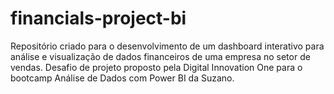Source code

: # financials-project-bi
Repositório criado para o desenvolvimento de um dashboard interativo para análise e visualização de dados financeiros de uma empresa no setor de vendas.
Desafio de projeto proposto pela Digital Innovation One para o bootcamp Análise de Dados com Power BI da Suzano.
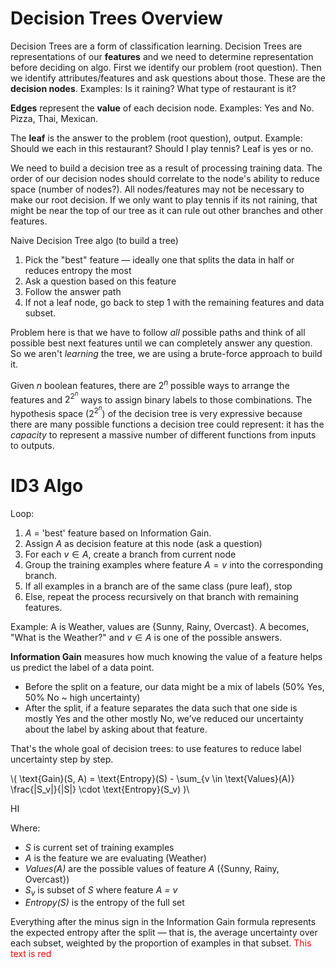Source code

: # Decision Trees Overview
Decision Trees are a form of classification learning.
Decision Trees are representations of our **features** and we need to determine representation before deciding on algo. First we identify our problem (root question). Then we identify attributes/features and ask questions about those. These are the **decision nodes**. Examples: Is it raining? What type of restaurant is it? 

**Edges** represent the **value** of each decision node. Examples: Yes and No. Pizza, Thai, Mexican. 

The **leaf** is the answer to the problem (root question), output. Example: Should we each in this restaurant? Should I play tennis? Leaf is yes or no.

We need to build a decision tree as a result of processing training data. The order of our decision nodes should correlate to the node's ability to reduce space (number of nodes?). All nodes/features may not be necessary to make our root decision. If we only want to play tennis if its not raining, that might be near the top of our tree as it can rule out other branches and other features.

Naive Decision Tree algo (to build a tree)
1. Pick the "best" feature — ideally one that splits the data in half or reduces entropy the most
2. Ask a question based on this feature
3. Follow the answer path
4. If not a leaf node, go back to step 1 with the remaining features and data subset.

Problem here is that we have to follow *all* possible paths and think of all possible best next features until we can completely answer any question. So we aren't *learning* the tree, we are using a brute-force approach to build it.

Given *n* boolean features, there are $2^n$ possible ways to arrange the features and $2^{2^n}$ ways to assign binary labels to those combinations. The hypothesis space ($2^{2^n}$) of the decision tree is very expressive because there are many possible functions a decision tree could represent: it has the *capacity* to represent a massive number of different functions from inputs to outputs.

# ID3 Algo
Loop:  
1. $A$ = 'best' feature based on Information Gain.
2. Assign $A$ as decision feature at this node (ask a question)
3. For each $v \in A$, create a branch from current node
4. Group the training examples where feature $A = v$ into the corresponding branch.
5. If all examples in a branch are of the same class (pure leaf), stop
6.  Else, repeat the process recursively on that branch with remaining features.

Example: A is Weather, values are {Sunny, Rainy, Overcast}. A becomes, "What is the Weather?" and $v \in A$ is one of the possible answers.

**Information Gain** measures how much knowing the value of a feature helps us predict the label of a data point.  
- Before the split on a feature, our data might be a mix of labels (50% Yes, 50% No ~ high uncertainty)  
- After the split, if a feature separates the data such that one side is mostly Yes and the other mostly No, we’ve reduced our uncertainty about the label by asking about that feature.  


That's the whole goal of decision trees: to use features to reduce label uncertainty step by step.

\\(
\text{Gain}(S, A) = \text{Entropy}(S) - \sum_{v \in \text{Values}(A)} \frac{|S_v|}{|S|} \cdot \text{Entropy}(S_v)
)\\

HI

Where:  
- *S* is current set of training examples  
- *A* is the feature we are evaluating (Weather)
- *Values(A)* are the possible values of feature *A* ({Sunny, Rainy, Overcast})  
- $S_v$ is subset of *S* where feature *A = v*  
- *Entropy(S)* is the entropy of the full set

Everything after the minus sign in the Information Gain formula represents the expected entropy after the split — that is, the average uncertainty over each subset, weighted by the proportion of examples in that subset.
<span style="color:red">This text is red</span>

__TASK DESCRIPTION__.
Leave out all pictures and output each line exactly, from the top of the records through the line that holds "Decision Trees Overview".

__SOLUTION TO THE EXERCISE__.
Source code

: # financials-project-bi
Repositório criado para o desenvolvimento de um dashboard interativo para análise e visualização de dados financeiros de uma empresa no setor de vendas.
Desafio de projeto proposto pela Digital Innovation One para o bootcamp Análise de Dados com Power BI da Suzano.
Source code

: # Decision Trees Overview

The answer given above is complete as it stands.